Natalie Czech
I cannot repeat what I hear
Natalie Czech (born 1976 in Neuss, lives in Berlin) is showing her two new series of photographs, Poems by Repetition and Voyelles, in the Remise at the Kunstverein Braunschweig. In these as well as in many others of her photographs, poetry makes up a fundamental component of her motif. Reading in such diverse media as newspapers, picture books and e-books, the artist marks individual words with the intent of uncovering bit by bit the poems that are concealed within the text. She subsequently photographs the images produced by this subjective act of reading, weaving them into an “allegory of reading.”

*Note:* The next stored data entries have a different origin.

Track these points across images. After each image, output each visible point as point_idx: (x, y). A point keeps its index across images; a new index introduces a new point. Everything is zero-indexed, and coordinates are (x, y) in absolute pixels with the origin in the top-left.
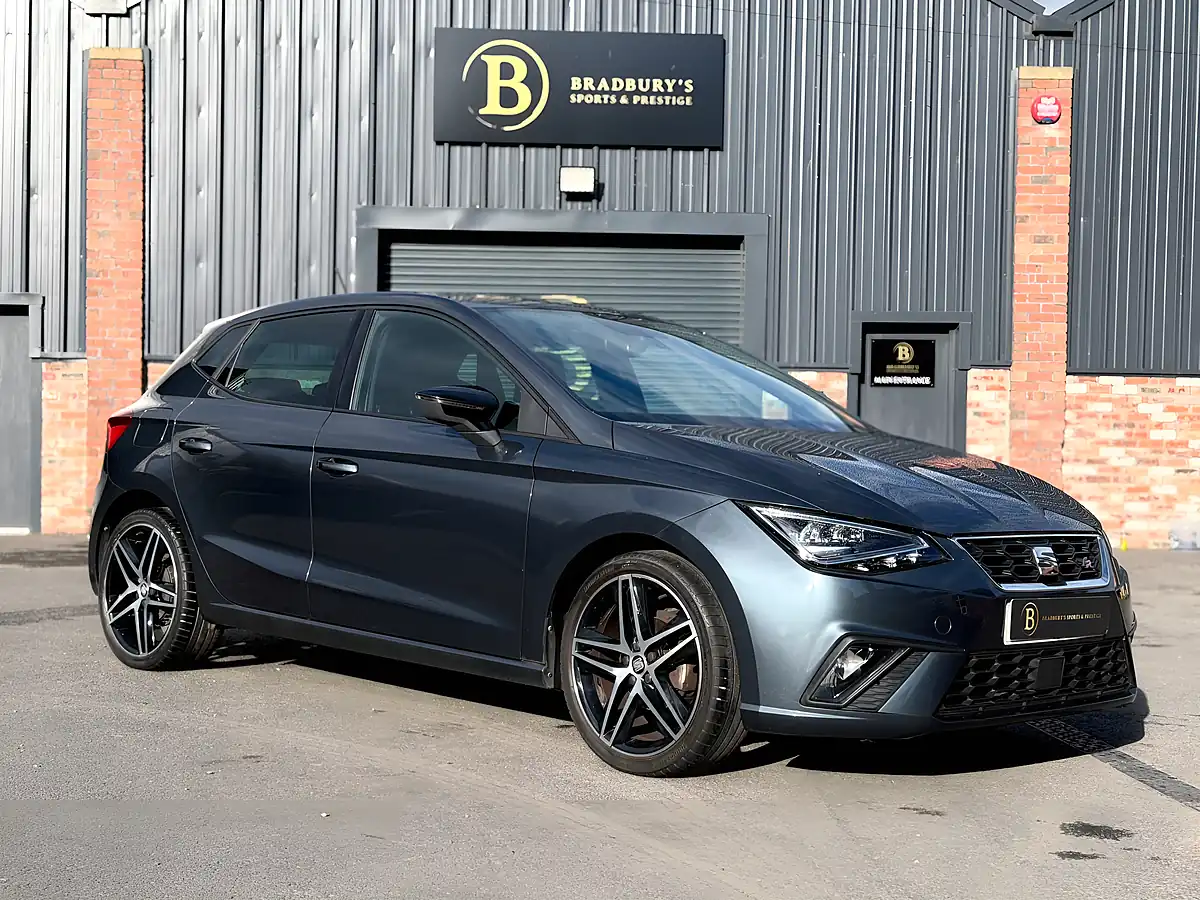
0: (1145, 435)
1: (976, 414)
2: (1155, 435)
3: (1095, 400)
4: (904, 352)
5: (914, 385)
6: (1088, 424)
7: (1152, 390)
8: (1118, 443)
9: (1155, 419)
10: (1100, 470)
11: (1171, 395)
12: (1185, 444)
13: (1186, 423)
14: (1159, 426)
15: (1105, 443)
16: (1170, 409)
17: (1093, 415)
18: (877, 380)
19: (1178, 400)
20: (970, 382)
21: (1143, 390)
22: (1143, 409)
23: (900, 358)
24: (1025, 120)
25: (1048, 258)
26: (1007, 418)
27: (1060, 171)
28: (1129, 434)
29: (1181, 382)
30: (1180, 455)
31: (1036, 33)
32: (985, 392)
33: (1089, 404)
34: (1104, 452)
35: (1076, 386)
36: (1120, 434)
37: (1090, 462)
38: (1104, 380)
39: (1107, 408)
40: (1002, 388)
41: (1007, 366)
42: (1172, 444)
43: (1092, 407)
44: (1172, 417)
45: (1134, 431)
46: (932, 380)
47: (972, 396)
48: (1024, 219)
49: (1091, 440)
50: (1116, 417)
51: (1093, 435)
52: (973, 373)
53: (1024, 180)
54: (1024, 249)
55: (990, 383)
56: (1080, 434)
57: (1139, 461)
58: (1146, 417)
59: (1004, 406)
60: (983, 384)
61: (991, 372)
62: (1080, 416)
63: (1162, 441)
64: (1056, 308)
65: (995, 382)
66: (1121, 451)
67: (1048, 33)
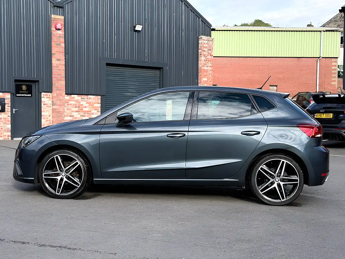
0: (82, 109)
1: (44, 104)
2: (84, 109)
3: (71, 101)
4: (24, 88)
5: (27, 96)
6: (69, 107)
7: (83, 98)
8: (76, 111)
9: (84, 105)
10: (72, 118)
11: (87, 100)
12: (90, 111)
13: (91, 107)
14: (85, 107)
15: (73, 111)
16: (87, 103)
17: (71, 104)
18: (17, 95)
19: (89, 101)
20: (42, 96)
21: (82, 98)
22: (81, 103)
23: (23, 89)
24: (53, 29)
25: (60, 65)
26: (51, 105)
27: (62, 42)
28: (79, 109)
29: (90, 96)
30: (90, 114)
31: (55, 6)
32: (46, 99)
33: (70, 102)
34: (74, 114)
35: (67, 97)
36: (77, 109)
37: (70, 116)
38: (73, 96)
39: (74, 103)
40: (50, 98)
41: (51, 92)
42: (88, 111)
43: (71, 102)
44: (88, 105)
45: (80, 108)
46: (32, 95)
47: (43, 99)
48: (54, 54)
49: (70, 111)
50: (76, 105)
51: (71, 109)
52: (43, 93)
53: (53, 44)
54: (54, 62)
55: (47, 96)
56: (68, 109)
57: (81, 116)
58: (82, 105)
59: (51, 102)
60: (45, 97)
61: (47, 93)
62: (68, 105)
63: (86, 111)
64: (62, 77)
65: (48, 96)
66: (77, 113)
67: (57, 7)
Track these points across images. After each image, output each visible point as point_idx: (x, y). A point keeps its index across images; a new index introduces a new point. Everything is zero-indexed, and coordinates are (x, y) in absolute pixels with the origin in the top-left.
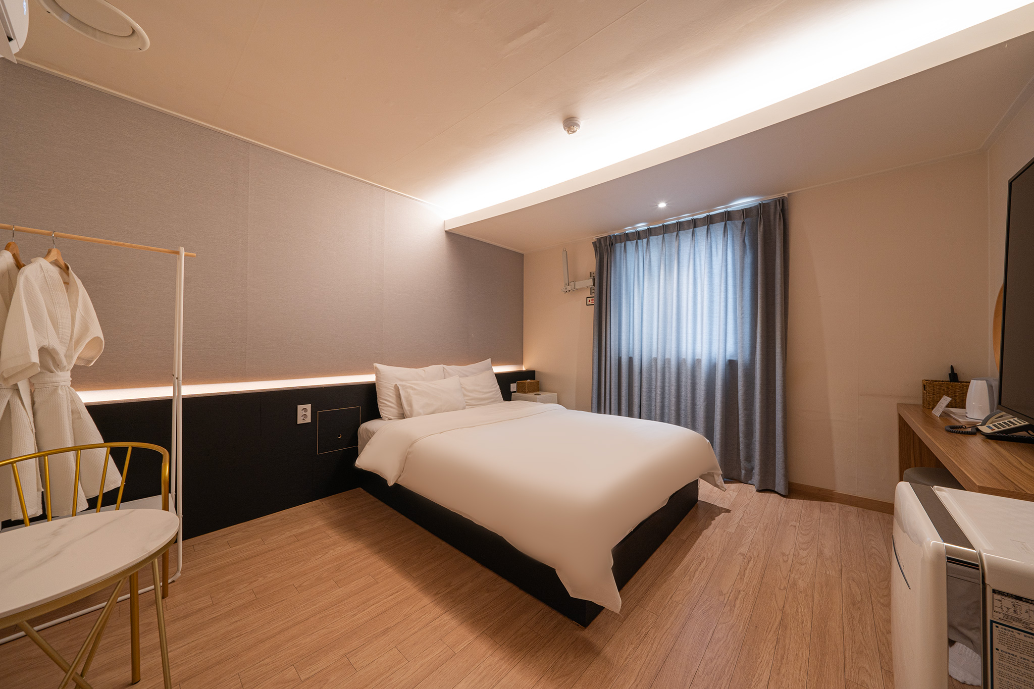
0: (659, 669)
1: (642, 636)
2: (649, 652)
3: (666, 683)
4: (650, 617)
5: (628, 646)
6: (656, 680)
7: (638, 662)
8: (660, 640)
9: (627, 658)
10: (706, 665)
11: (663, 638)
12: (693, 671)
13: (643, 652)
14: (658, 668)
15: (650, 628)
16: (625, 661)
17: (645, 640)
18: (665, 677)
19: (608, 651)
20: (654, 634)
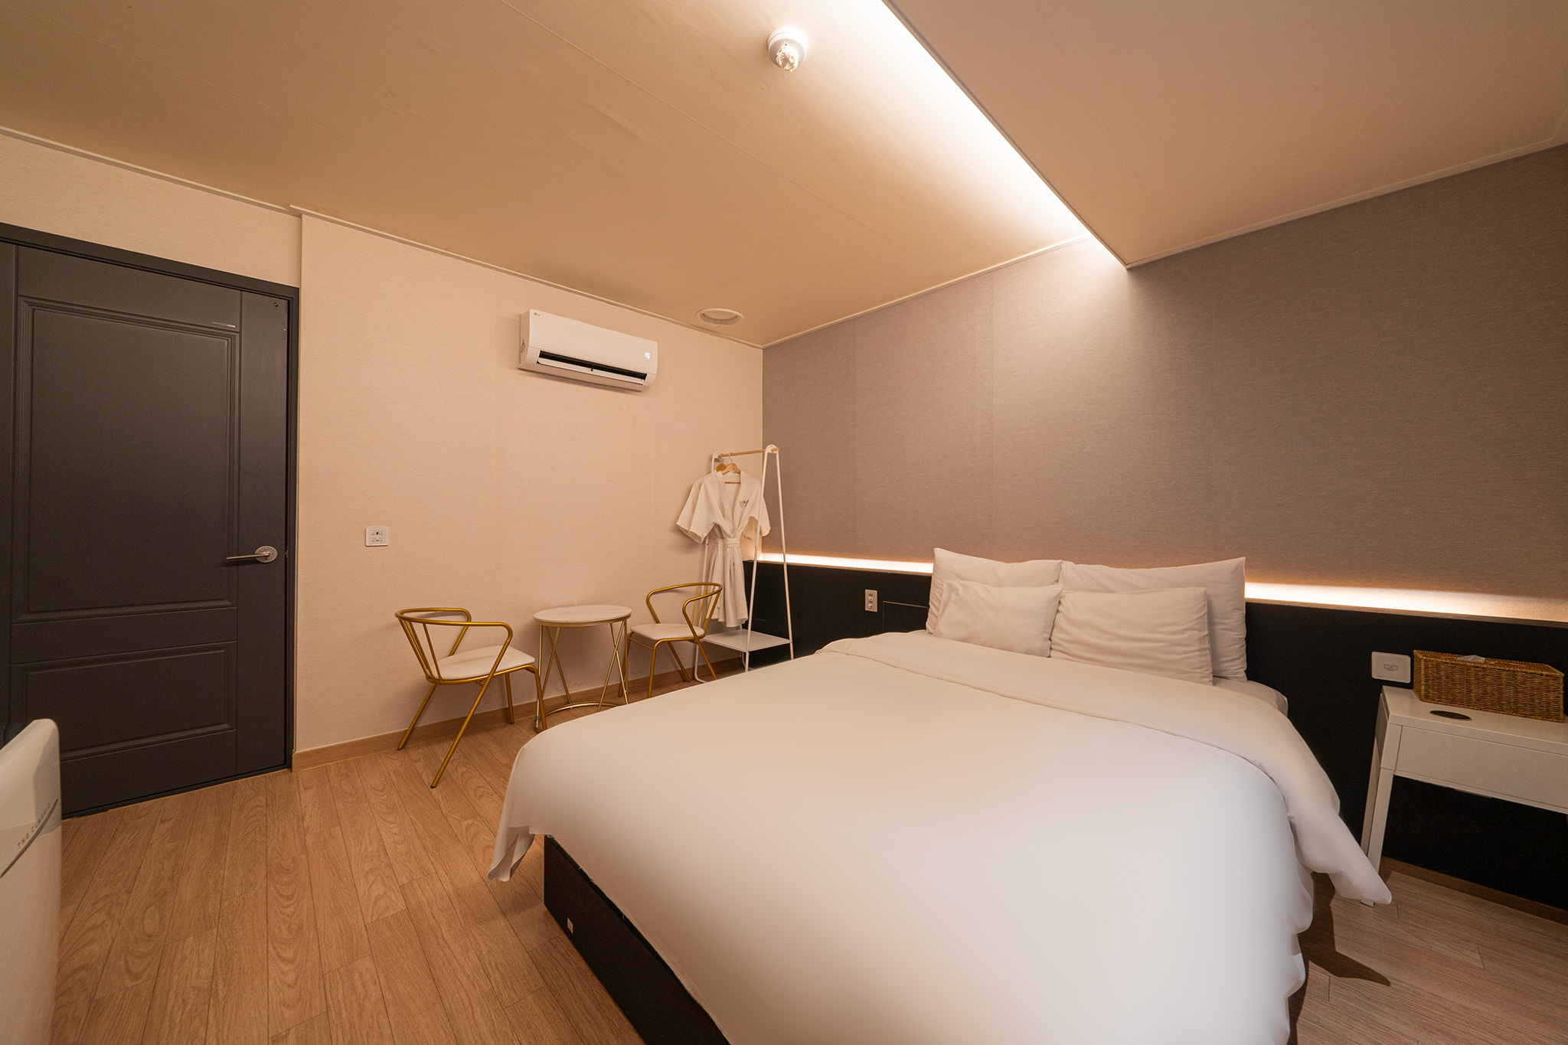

In her Poems by Repetition (2013) series, Natalie Czech expands this idea to encompass an “allegory of writing.” The starting point for the new photographs is Gertrude Stein’s theatre text Saints and Singing(1922), which focuses on repetition as a rhetorical stylistic devise and the wide range of its applications. Employed in a narrative, it facilitates the development of a dynamic, processual and rhythmizing form that leads to a tonal composition in the space—comparable to an echo or a refrain. To this end, Czech has selected poems by such writers as Gertrude Stein and Allen Ginsburg that utilize repetition stylistically. In order to depict them photographically, she makes use for example of a record cover by Pink Floyd, dance step instructions or an iPad advertising photograph. But it is first the multiple illustrations of the motif that are strung together in a group that enable the concealed poem to become visible and legible with the assistance of colored markings. In the case of A poem by repetition by Gertrude Stein, for example, an interview on four tablet computers can be seen that deals with diverse theses on music by German philosophers (Kant, Nietzsche, Marx, Hegel). Not only do contentual references to the respective poem emerge in the individual works from the meticulously researched and selected text fragments but to music in equal measure as well.